La vulnérabilité du territoire est telle que 54 départements étaient concernés, mercredi, par un danger élevé à très élevé de feu, selon Météo-France(Nouvelle fenêtre). "Avant 2026, le maximum de départements en orange ou rouge était de 29 en 2025", souligne le prévisionniste.
Durant la seule première semaine de juillet, 9 921 hectares ont brûlé. Signe de la précocité de ces feux, l'année dernière, sur cette même période, 3 587 hectares avaient été détruits. Il faut remonter à 2022 et les feux historiques qui ont touché la Gironde pour trouver une première semaine de juillet plus destructrice.
Des incendies aggravés par les précédentes vagues de chaleur

Si neuf feux sur dix sont d'origine humaine comme le rappelle Météo-France, leur propagation et leur intensité sont étroitement liées aux conditions climatiques. L'agence météorologique souligne que "les fortes chaleurs et la sécheresse des sols provoquent une situation exceptionnelle de danger de feux de forêts".
Ainsi, le déficit de pluie de ces derniers mois et la canicule historique de juin 2026 ont rendu les sols extrêmement secs. Le réchauffement climatique aggrave la situation. Selon le prévisionniste, dans une France à +4°C d'ici à 2100, "la saison des feux pourrait durer un à deux mois supplémentaires dans certaines régions".
Les incendies ne sont pas les seuls effets de la canicule et des vagues de chaleur successives. Les terres sont également fortement touchées. Des sols durs, des cultures brûlées et, par conséquent, des récoltes qui s'annoncent mauvaises. Cet état de sécheresse est désormais généralisé et très précoce.

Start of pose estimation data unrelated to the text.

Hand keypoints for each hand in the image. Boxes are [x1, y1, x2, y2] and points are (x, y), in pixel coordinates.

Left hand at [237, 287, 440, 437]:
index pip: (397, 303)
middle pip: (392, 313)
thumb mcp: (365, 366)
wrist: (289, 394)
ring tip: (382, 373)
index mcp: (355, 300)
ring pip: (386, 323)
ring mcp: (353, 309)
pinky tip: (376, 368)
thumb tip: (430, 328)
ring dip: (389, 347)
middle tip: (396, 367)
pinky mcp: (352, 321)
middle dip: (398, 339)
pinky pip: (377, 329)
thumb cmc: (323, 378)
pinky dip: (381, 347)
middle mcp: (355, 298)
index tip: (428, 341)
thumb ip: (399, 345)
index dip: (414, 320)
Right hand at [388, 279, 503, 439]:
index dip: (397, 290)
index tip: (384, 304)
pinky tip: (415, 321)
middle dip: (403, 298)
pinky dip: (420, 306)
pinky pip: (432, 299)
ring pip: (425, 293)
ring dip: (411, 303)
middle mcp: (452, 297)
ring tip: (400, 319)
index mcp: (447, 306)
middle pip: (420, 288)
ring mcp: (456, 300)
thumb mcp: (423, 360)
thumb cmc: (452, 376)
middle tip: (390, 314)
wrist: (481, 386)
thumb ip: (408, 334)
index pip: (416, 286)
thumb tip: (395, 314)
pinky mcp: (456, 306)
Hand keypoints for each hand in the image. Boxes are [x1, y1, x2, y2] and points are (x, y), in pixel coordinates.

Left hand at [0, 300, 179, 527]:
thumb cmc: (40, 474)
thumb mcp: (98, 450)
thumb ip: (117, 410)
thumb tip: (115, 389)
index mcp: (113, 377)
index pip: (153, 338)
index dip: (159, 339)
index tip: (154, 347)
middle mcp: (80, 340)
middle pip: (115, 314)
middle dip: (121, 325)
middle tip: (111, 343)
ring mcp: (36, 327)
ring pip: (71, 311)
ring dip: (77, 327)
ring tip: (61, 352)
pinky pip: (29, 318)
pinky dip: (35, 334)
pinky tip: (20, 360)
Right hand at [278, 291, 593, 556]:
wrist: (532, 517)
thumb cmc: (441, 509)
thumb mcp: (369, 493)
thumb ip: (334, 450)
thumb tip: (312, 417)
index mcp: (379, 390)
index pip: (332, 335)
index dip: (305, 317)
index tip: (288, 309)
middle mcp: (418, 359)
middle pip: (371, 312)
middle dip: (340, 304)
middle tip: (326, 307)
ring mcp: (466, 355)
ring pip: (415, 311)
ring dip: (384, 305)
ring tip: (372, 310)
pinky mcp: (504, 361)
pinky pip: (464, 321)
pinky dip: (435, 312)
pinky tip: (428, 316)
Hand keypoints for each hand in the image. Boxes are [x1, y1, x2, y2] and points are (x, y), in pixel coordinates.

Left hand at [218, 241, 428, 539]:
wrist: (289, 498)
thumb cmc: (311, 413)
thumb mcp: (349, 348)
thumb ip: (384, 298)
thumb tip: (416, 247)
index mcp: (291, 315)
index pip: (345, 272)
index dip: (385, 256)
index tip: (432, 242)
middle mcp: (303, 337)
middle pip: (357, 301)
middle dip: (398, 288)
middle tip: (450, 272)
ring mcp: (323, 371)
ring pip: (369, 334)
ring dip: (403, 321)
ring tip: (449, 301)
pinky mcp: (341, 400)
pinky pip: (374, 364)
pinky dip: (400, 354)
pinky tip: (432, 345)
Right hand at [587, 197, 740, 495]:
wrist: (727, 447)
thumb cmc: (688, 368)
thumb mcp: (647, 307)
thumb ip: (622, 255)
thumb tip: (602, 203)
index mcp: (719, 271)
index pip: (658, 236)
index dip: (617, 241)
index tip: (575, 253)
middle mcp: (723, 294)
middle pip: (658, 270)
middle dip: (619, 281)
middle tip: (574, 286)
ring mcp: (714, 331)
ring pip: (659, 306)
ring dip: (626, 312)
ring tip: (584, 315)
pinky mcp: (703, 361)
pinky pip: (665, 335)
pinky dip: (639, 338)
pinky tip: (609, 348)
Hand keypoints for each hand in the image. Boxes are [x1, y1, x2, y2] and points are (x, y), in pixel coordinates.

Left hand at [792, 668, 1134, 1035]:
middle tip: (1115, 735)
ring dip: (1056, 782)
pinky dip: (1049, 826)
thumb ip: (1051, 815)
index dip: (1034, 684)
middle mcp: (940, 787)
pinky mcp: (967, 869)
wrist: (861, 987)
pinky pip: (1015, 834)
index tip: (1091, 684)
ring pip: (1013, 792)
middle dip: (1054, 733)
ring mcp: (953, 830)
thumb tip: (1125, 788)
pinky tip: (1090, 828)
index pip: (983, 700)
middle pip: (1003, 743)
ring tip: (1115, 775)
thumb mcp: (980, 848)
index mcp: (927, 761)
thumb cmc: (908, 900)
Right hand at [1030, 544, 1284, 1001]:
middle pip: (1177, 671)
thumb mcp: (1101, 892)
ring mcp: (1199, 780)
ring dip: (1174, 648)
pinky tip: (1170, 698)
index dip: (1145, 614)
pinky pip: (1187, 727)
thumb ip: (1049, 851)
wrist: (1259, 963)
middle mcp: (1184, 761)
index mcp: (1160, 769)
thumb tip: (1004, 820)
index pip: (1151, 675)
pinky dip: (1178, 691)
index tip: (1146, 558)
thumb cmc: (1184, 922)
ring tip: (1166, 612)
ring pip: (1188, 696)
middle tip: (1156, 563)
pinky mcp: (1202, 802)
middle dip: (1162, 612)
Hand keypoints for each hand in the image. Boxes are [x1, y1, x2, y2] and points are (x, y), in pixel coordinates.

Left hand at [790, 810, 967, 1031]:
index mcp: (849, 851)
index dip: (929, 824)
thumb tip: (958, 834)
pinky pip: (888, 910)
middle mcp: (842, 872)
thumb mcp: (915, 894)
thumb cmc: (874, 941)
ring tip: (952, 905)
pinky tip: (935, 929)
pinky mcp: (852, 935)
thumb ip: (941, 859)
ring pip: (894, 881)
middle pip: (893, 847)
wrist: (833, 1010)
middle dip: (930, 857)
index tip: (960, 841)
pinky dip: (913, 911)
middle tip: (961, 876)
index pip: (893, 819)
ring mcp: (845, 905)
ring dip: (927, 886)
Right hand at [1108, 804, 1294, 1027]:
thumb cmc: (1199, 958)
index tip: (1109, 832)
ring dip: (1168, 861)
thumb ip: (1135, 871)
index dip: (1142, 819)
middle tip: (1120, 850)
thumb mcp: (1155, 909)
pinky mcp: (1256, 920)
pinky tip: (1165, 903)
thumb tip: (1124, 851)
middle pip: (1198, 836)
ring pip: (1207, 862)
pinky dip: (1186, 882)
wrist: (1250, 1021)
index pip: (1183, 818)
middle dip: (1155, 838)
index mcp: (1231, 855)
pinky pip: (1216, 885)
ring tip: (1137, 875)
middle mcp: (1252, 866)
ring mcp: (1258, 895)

Ce texte correspond à une partie de la retranscription du reportage ci-dessus. Cliquez sur la vidéo pour la regarder dans son intégralité.
Arthur Portier n'avait jamais vu ça. Sa récolte de blé est en avance et les grains abîmés en raison de la canicule. "On a des grains qui ont subi un déficit hydrique au moment du printemps, plus des fortes chaleurs dernièrement. Donc, on a des grains qui sont plus ou moins gros et certains petits grains qui vont jouer sur le rendement et donc le réduire", explique-t-il au micro de France 2.
Résultat : l'agriculteur et consultant en matières premières agricoles pour Argus Media estime avoir perdu 8 % de sa production de blé. Et le pire serait à venir pour les récoltes de maïs prévues à l'automne. "La phase de la floraison est critique pour le maïs, c'est durant le mois de juillet. Avec les températures que l'on annonce dans les prochaines semaines, on craint le pire puisqu'on le sait, à la floraison, on a besoin d'un climat plutôt tempéré avec de l'eau et des températures minimes", s'inquiète-t-il. À noter qu'une nouvelle vague de chaleur est attendue en France. Deux départements sont déjà placés en vigilance orange canicule.
Une situation plus vue depuis plus de 20 ans
Partout dans l'Hexagone, la canicule a provoqué des pertes colossales pour les cultures. On observe une perte de 50 % de rendement pour les jeunes pousses de carottes, ou encore -20 % dans l'arboriculture. Une situation inédite depuis 23 ans, car les sols se sont asséchés en quelques jours seulement. Sur une image satellite prise juste avant le début de l'envolée du mercure, le pays est encore vert. Dix jours plus tard, la France est jaunie sur cette même image.
"Soit c'est la plante qui a brûlé, soit c'est la graine. Il n'y a pas de plante. Donc là, il y a du mesclun qui a été semé partout. Donc là, il n'y a rien à récolter", détaille Valentin Bonfils, un maraîcher dont l'exploitation n'a pas été épargnée. De son champ de mesclun, il ne reste presque rien alors que l'agriculteur a perdu l'équivalent de 50 000 euros en deux semaines. "Elles ont été brûlées par le vent et par la chaleur. Donc là, on a à peu près 70 % de pertes dans le champ de mesclun", conclut-il.